O ministro Alexandre de Moraes iniciou o julgamento da Ação Penal (AP) 2668 com um voto devastador, marcado por objetividade, racionalidade e precisão. Rejeitou as teses da defesa com segurança técnica e desmontou cada argumento com rigor implacável.
O impacto do voto vai além do processo interno. Revela que a justiça é um dos pilares fundamentais da democracia e, diante do arbítrio, é indispensável que exista uma justiça independente. Nesse sentido, pode-se adaptar a reflexão de um autor célebre*: Se a capacidade humana para a democracia possibilita uma justiça independente, a inclinação de alguns poderosos para o arbítrio faz dessa justiça independente uma condição indispensável para a própria democracia.
Além de Bolsonaro, são réus nesta ação o deputado Alexandre Ramagem (ex-diretor da Abin), o almirante Almir Garnier (ex-comandante da Marinha), Anderson Torres (ex-ministro da Justiça e ex-secretário de Segurança Pública do DF), o general Augusto Heleno (ex-chefe do GSI), o tenente-coronel Mauro Cid (ex-ajudante de ordens, delator), o general Paulo Sérgio Nogueira (ex-ministro da Defesa) e o general da reserva Walter Braga Netto (ex-ministro da Casa Civil e da Defesa).
Em seu voto, Moraes impôs com clareza que Jair Bolsonaro não se comportou como um observador neutro, mas atuou como chefe de uma organização criminosa articulada para abolir o Estado Democrático de Direito. Comparou-o a um capo mafioso à frente de uma estrutura hierárquica. Entre os 13 atos descritos, destacou-se a Operação “Punhal Verde e Amarelo”, que previa o assassinato de autoridades, incluindo o presidente Lula — plano do qual Bolsonaro tinha pleno conhecimento.
URGENTE: momento em que o Alexandre de Moraes CONDENOU O BOLSONARO em seu voto. Grande dia! pic.twitter.com/p3QjkooshF
— Vinicios Betiol (@vinicios_betiol) September 9, 2025
O ministro também desmontou as contestações da defesa sobre a delação de Mauro Cid, qualificando-as como litigância de má-fé, e reforçou a robustez das provas. Relembrou ainda as ameaças ao STF feitas por Bolsonaro em lives, interpretando-as como parte de uma escalada autoritária.
Na exposição, Moraes descreveu uma organização criminosa armada, que buscou manipular órgãos públicos — como a PRF e setores das forças militares —, evidenciando que não se tratava de episódios isolados, mas de uma trama elaborada.

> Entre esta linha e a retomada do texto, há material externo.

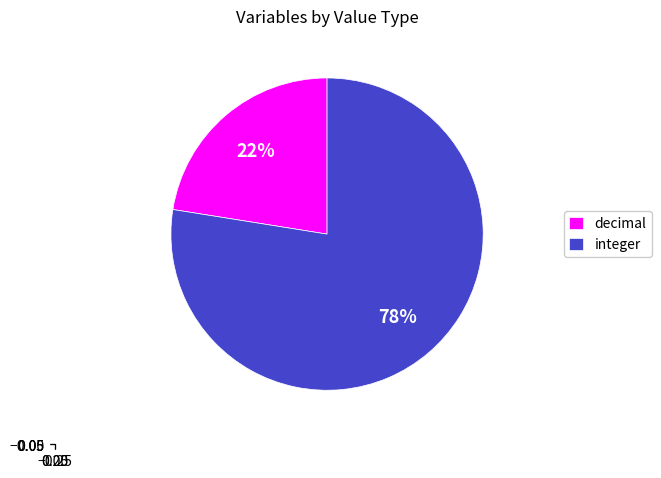

Which slice is the largest?

integer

Além disso, o voto assume dimensão de defesa da soberania nacional. Moraes enfrenta sanções impostas pelo governo Trump — incluindo aplicação da lei Magnitsky — em retaliação ao julgamento, e foi alvo de medidas como revogação de vistos, impulsionadas por articulação de Eduardo Bolsonaro junto ao governo americano. Este voto, portanto, responde também a essa tentativa externa de coação e reafirma a independência do Judiciário brasileiro.
Ao final, votou pela condenação dos oito réus, sem definir ainda a dosimetria das penas. O julgamento seguirá com os votos dos ministros Flávio Dino, Luiz Fux, Cármen Lúcia e Cristiano Zanin, e a decisão será por maioria simples.
*Adaptação inspirada na reflexão original de Reinhold Niebuhr: “A capacidade humana pela justiça torna possível a democracia, mas a inclinação humana para a injustiça torna a democracia necessária.”